File metadata and controls

executable file
·
16 lines (9 loc) · 1.54 KB

Key words close distance(Token Proximity)

The closeness of keywords is used to measure whether multiple keywords are in the same document or not. For example, if the user searches for the phrase "International football," including the keywords "international" and "football", the two adjacent keywords appear in a document immediately before and after the same order, Two words in the middle of a lot of words are close to the larger distance. Close proximity is a way of measuring the relevance of a document and multiple keywords. Close proximity should not be the only indicator of document ordering, but in some cases a fair amount of extraneous results can be filtered out by setting thresholds.

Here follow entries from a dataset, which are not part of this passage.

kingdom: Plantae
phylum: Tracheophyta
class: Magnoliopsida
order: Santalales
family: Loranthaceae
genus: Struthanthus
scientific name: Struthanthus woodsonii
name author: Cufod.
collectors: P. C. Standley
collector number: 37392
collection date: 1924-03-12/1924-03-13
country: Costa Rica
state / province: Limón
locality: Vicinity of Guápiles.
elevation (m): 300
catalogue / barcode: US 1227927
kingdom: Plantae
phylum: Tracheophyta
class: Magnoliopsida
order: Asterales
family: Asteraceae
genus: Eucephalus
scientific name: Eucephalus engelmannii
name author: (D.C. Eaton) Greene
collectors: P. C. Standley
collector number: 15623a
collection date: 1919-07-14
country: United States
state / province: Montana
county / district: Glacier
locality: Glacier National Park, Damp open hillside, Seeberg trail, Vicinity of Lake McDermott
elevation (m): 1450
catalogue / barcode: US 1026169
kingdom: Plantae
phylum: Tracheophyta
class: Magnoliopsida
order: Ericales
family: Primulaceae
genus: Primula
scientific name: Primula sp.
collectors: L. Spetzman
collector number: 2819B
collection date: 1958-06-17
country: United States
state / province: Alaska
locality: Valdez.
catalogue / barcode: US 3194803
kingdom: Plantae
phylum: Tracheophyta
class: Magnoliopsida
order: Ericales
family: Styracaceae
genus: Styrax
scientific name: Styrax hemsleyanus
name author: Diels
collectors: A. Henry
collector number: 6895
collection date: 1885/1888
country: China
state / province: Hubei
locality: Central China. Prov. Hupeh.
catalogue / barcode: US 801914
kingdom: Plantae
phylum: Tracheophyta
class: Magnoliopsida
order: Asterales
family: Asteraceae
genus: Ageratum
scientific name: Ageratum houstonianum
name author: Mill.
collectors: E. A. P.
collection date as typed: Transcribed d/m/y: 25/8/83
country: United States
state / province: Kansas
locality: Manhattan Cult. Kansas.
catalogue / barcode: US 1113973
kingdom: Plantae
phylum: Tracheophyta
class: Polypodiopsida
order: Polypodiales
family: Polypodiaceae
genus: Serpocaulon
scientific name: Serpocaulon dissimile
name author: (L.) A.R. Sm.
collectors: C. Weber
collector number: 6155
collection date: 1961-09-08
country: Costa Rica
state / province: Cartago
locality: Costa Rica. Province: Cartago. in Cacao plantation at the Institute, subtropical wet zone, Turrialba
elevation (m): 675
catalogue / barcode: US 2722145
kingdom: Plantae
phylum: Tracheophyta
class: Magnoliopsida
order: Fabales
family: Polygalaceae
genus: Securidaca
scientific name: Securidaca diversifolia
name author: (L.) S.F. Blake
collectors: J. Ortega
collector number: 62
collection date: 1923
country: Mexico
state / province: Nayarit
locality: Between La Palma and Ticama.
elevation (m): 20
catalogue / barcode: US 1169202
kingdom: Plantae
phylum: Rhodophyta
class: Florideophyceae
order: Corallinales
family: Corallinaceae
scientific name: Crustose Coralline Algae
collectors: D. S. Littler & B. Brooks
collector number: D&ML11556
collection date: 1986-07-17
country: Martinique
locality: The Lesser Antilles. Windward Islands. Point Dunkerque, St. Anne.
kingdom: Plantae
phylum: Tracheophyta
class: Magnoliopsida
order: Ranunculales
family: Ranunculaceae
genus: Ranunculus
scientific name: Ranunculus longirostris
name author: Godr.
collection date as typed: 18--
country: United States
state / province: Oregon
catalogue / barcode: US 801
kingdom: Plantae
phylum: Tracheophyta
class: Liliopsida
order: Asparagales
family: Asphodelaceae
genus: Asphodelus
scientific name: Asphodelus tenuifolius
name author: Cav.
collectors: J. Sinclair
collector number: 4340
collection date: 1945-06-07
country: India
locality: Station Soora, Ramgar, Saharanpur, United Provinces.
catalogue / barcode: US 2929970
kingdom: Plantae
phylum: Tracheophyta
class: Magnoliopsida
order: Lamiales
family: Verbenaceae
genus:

The nearest neighbor distance of N keyword is calculated as follows:

Assuming that the first byte of the i-th keyword appears in the text as P_i and length L_i, the immediate distance is:

ArgMin(Sum(Abs(P_(i+1) - P_i - L_i)))

The specific calculation process is to take a P_1 first, calculate the smallest value of Abs (P_2 - P_1 - L1) among the possible values of all P_2, and then select P3, P4, etc. according to the same method after fixing P2. Traverse all possible P_1 to get the minimum value.

See the computeTokenProximity function in [core / indexer.go] (/ core / indexer.go) for implementation.

Close distance calculation need to save each word position in the indexer, which requires additional memory consumption, it is off by default, open this function, please set EngineOpts.IndexerOpts.IndexType LocsIndex initialization engine.